Fire on Iron

Fire-On-Iron-187x300Fire on Iron by Andrew Fox


I’ve been a fan of Andrew Fox ever since “Fat White Vampire Blues,” and “Fire on Iron” does not disappoint. The characters are fleshed-out and interesting, including some very memorable supporting players who cry out for a film version. The storyline is a far more original take on a supernatural” Civil War than a certain other book with vampires and a president, and the pacing moves at a brisk clip. Even better, the naval battles are well-written, exciting, and above all, understandable, with just the right amount of detail, never once leaving you confused or bogging you down in an unnecessary info dump. The only real complaint I have is that one character eventually goes off on his own, disappearing until near the climax, and I very (very) much wanted to see those “off-camera” scenes and that character’s journey as well. The character deserved it, and the book and its world would have been even richer for it.

From Amazon:

What price redemption?  Is martial honor worth the cost of one’s soul?

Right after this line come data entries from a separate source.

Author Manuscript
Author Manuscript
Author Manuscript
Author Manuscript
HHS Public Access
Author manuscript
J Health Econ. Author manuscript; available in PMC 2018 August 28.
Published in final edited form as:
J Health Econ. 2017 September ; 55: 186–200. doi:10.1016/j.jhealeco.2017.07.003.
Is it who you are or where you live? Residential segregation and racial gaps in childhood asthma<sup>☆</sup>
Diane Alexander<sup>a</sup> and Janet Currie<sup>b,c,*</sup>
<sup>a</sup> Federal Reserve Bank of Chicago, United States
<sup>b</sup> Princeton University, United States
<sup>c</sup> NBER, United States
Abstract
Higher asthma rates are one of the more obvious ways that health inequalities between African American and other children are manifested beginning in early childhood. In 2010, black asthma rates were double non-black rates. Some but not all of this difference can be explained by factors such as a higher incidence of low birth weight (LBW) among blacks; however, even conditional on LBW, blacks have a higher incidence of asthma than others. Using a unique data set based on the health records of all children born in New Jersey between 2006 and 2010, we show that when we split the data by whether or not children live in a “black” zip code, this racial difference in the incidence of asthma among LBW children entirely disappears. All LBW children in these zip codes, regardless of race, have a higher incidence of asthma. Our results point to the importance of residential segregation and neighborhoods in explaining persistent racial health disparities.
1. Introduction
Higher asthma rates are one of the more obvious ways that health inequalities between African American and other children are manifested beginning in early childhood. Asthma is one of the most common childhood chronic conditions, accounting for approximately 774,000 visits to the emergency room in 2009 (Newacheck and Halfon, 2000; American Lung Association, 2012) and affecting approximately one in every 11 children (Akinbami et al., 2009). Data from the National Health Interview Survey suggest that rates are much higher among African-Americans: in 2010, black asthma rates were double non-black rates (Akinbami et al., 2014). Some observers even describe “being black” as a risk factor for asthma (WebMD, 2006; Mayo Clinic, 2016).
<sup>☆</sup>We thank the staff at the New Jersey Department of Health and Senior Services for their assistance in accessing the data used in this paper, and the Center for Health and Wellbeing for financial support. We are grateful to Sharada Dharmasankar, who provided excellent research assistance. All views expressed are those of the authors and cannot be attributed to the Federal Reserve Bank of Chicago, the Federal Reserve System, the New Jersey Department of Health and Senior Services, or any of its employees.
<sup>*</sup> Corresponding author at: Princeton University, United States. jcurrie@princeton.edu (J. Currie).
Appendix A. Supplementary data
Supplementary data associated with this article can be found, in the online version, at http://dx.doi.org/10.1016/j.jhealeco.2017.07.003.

Lieutenant Commander August Micholson lost his first ship, the wooden frigate USS Northport, in reckless battle against the rebel ironclad ram CSS Virginia.  However, Flag Officer Andrew Foote offers the disgraced young Micholson a chance to redeem himself: he can take the ironclad gunboat USS James B. Eads on an undercover mission to destroy a hidden rebel boat yard, where a fleet of powerful ironclads is being constructed which will allow the Confederate Navy to dominate the Mississippi.

But dangers far more sinister than rebel ironclads await Micholson and his crew.  On the dark waters of the Yazoo River, deep within rebel territory, they become entangled in a plot devised by a slave and his master to summon African fire spirits to annihilate the Federal armies.  Micholson must battle devils both internal and external to save the
lives of his crew, sink the Confederate fleet, and foil the arcane conspiracy.  Ultimately, Micholson is faced with a terrible choice — he can risk the lives of every inhabitant of America, both Union and Confederate, or destroy himself by merging with a demon and forever melding his own soul with that of his greatest enemy.